Dáil debates

Wednesday, 3 December 2014

Social Welfare Bill 2014: Report Stage (Resumed)

 

3:15 pm

Photo of Joan BurtonJoan Burton (Dublin West, Labour) | Oireachtas source

Let me take the Deputy through the changes I am happy to have been able to make in the budget. People quoted from the ESRI. The deliberate political choices the Government made to protect and maintain primary social welfare rates were not followed in other bail-out countries, some of which Deputies suggested Ireland should follow. The ESRI, among others, has acknowledged this and pointed out that, unlike in other countries, income inequality in Ireland has fallen in recent years, largely because of the overall maintenance of the social welfare system. These are not my findings, but those of the ESRI. There must be a little reflection on the true facts.

On the restoration of payments in the budget for 2015, I am very pleased to be in a position to recommence the partial payment of the Christmas bonus. This started last week, is ongoing this week and will continue next week. The Christmas bonus was abolished in 2009 by the previous Government and a bonus of 25% is being paid this week to all long-term social welfare recipients including pensioners, people with disabilities, carers, long-term jobseekers and lone parents. It will be paid to more than 1.2 million people. I am happy to be able to provide for it as a start. The reintroduction of the bonus, albeit on a partial basis, and the other welfare measures announced in the budget, are real indicators of a social dividend in respect of the economic recovery and the numbers of people back in work, which makes this possible. The intention of the Government, and me as leader of the Labour Party, is to ensure the recovery is felt by all, including the people in work who pay the taxes. I look after social welfare not just for those on social welfare but for those in work who pay a lot of tax in different ways.

Child benefit will increase by €5 from January and will benefit more than 611,000 households with children. It will help all families with children and will have an additional benefit for unemployed families in that it is work-neutral and is retained in full whether a family is in or out of work. I am happy that people who were formerly self-employed but whose businesses have died and crashed as a result of the great recession also benefit from it. The new back-to-work family dividend will commence next year and will be available to people returning to employment or self-employment for the transitional first two years. A person who has three children will retain €90 of his or her social welfare payment per week during the first year in which he or she returns to work and 50% of that in the second year.
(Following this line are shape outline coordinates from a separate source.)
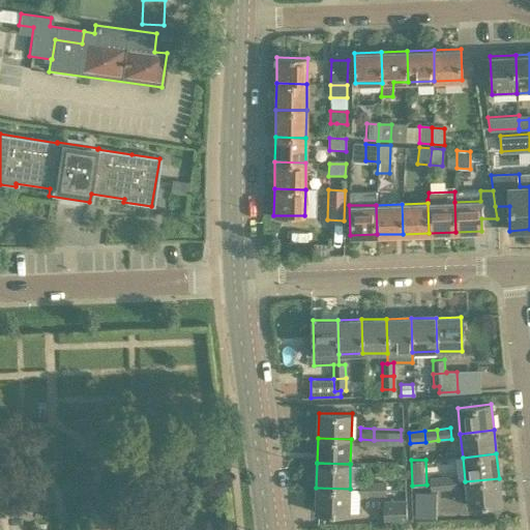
[(394,467),(394,475),(404,476),(404,463),(394,463),(394,467)]
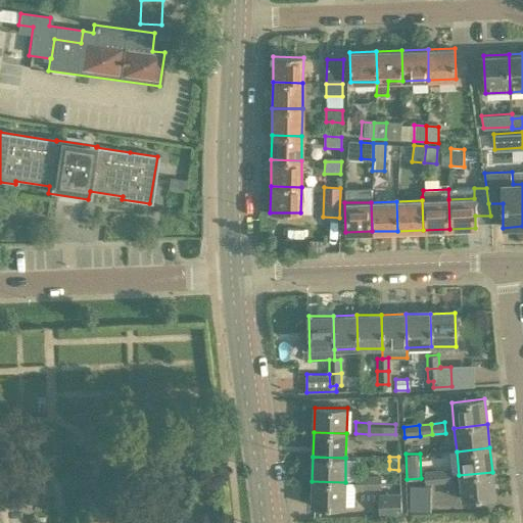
[(437,473),(438,484),(452,482),(450,472),(437,473)]
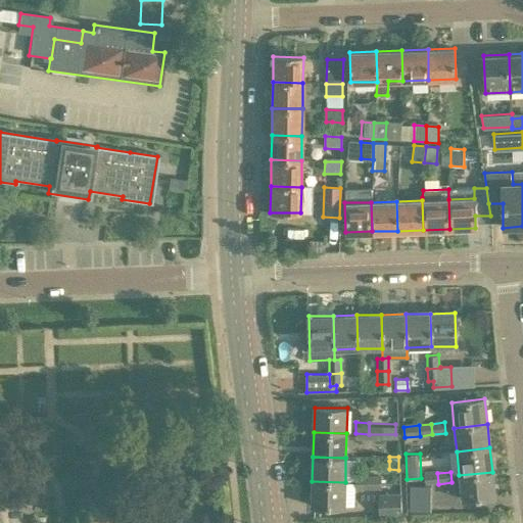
[(495,496),(492,472),(459,475),(462,500),(495,496)]
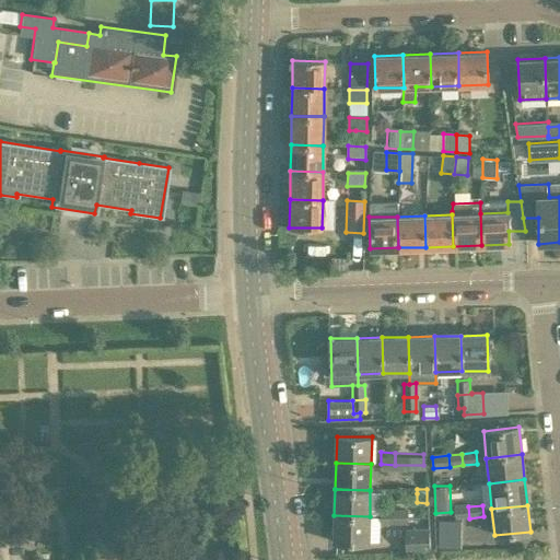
[(455,520),(469,518),(468,506),(454,509),(455,520)]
I want to send a clear message, particularly to unemployed construction workers, many of whom are self-employed due to the way the construction industry has been operating for the past decade, that they can avail of this, as well as family income supplement, FIS.

FIS is one of the areas for which I increased resourcing very significantly in the budget both for this year and next year. I will increase the amounts paid by very significant amounts and overhaul the ease with which people can apply for and get it and improve the IT platforms.
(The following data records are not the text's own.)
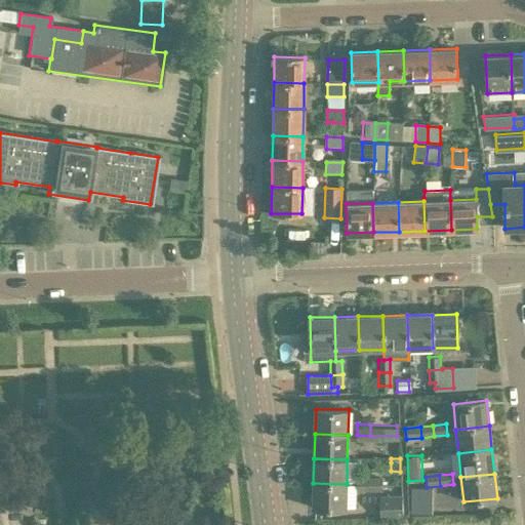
[(356,489),(369,490),(370,479),(356,479),(356,489)]
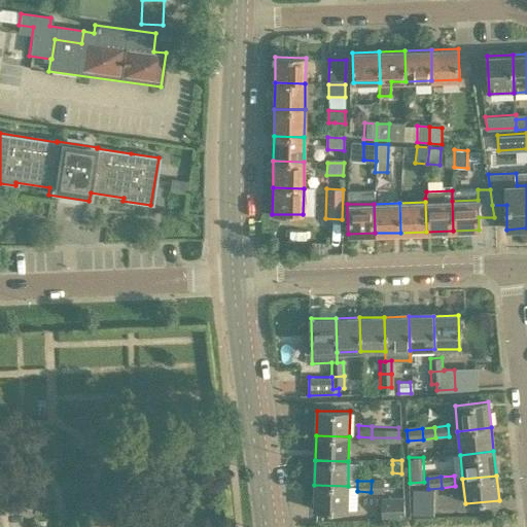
[(372,481),(371,492),(384,492),(385,482),(372,481)]
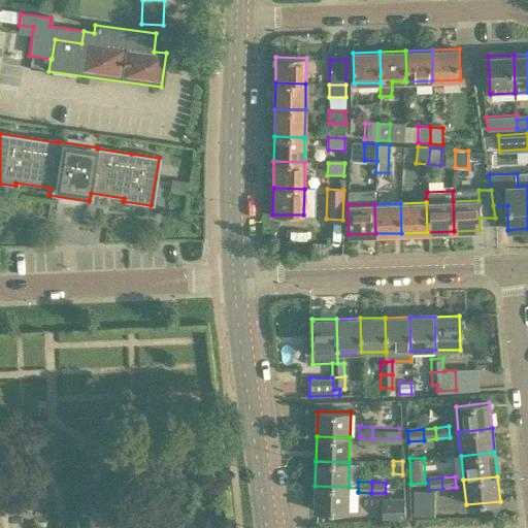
[(348,512),(349,487),(315,486),(315,510),(348,512)]
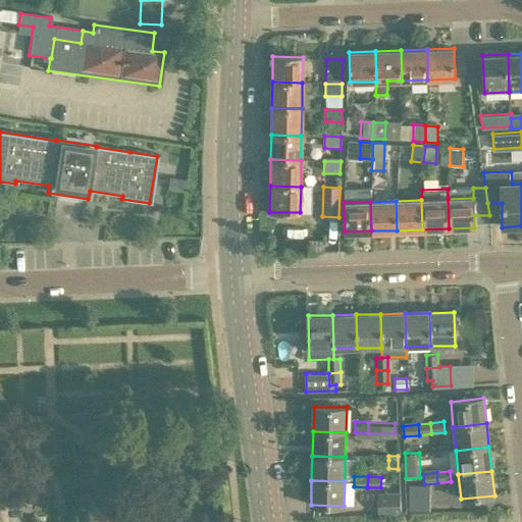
[(430,511),(431,485),(409,485),(409,511),(430,511)]
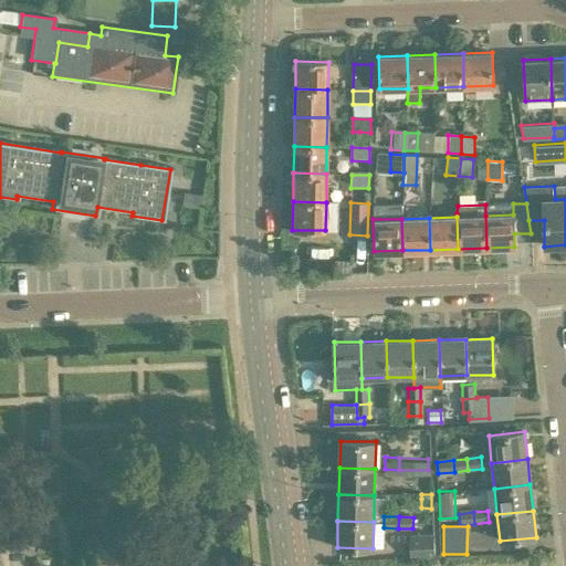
[(433,535),(410,536),(411,557),(435,556),(433,535)]
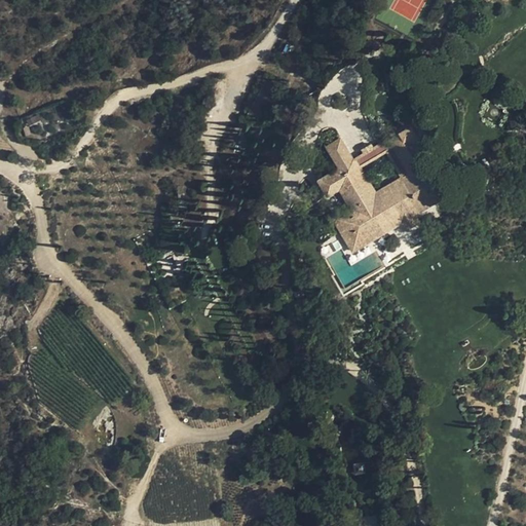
[(25,116),(27,136),(51,134),(50,114),(25,116)]
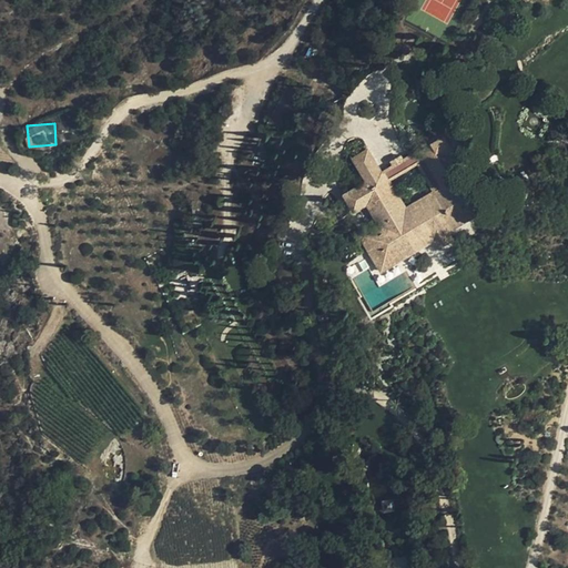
[(421,152),(414,155),(418,164),(435,193),(406,209),(389,180),(385,172),(382,173),(368,150),(354,158),(362,171),(361,172),(365,180),(366,179),(367,182),(345,194),(354,211),(367,204),(378,224),(359,235),(369,252),(393,237),(404,257),(484,212),(453,156),(473,144),(463,125),(419,150),(421,152)]
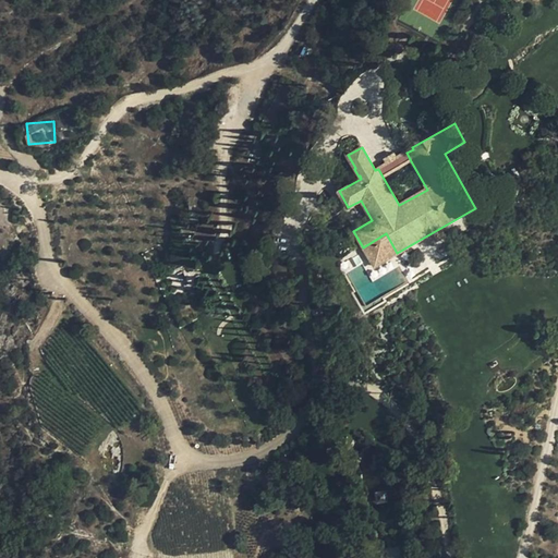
[(407,153),(378,169),(383,177),(411,161),(407,153)]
There will also be an increase in the living alone allowance of €1.30 per week, bringing the rate to €9 per week for people living on their own. As Deputies will know, that will mainly benefit pensioners and people on a disability payment living on their own.

The Independents in the House, a number of whom are present, put forward what I said was a very good motion last week on having a focus on budgetary impacts. I do not know if Deputy Boyd Barrett or Deputy Collins recalls that the first part of that motion praised the Department of Social Protection. I do not know if Deputy Shortall had an opportunity to read the motion, but I think she voted for it. It praised the Department of Social Protection for the amount of social impact analysis we do and suggested that other Departments should do the same level of social impact analysis. On behalf of the staff of the Department I was very happy to thank the Independents for that motion and for their recognition of the work the Department does with regard to social analysis.

Should the Deputy care to look at the Department's website, she will find our social impact analysis there in full. The Deputy seemed to doubt that detailed social impact studies had been done by the Department. They are done regularly by the Department and published in full. They cannot be published in full prior to the budget because the various budget rates, as the Deputy will know as a former member of the Government, are not confirmed until the day of the budget when the Minister for Finance stands up in the House. If the Deputy wishes I will send her copies of it.

The social inclusion division of my Department, which is recognised nationally and internationally for its analysis work, is the staff of the Combat Poverty Agency. When I became a Minister I was delighted to take these people, who have enormous experience and expertise with regard to poverty measurement, into the Department of Social Protection.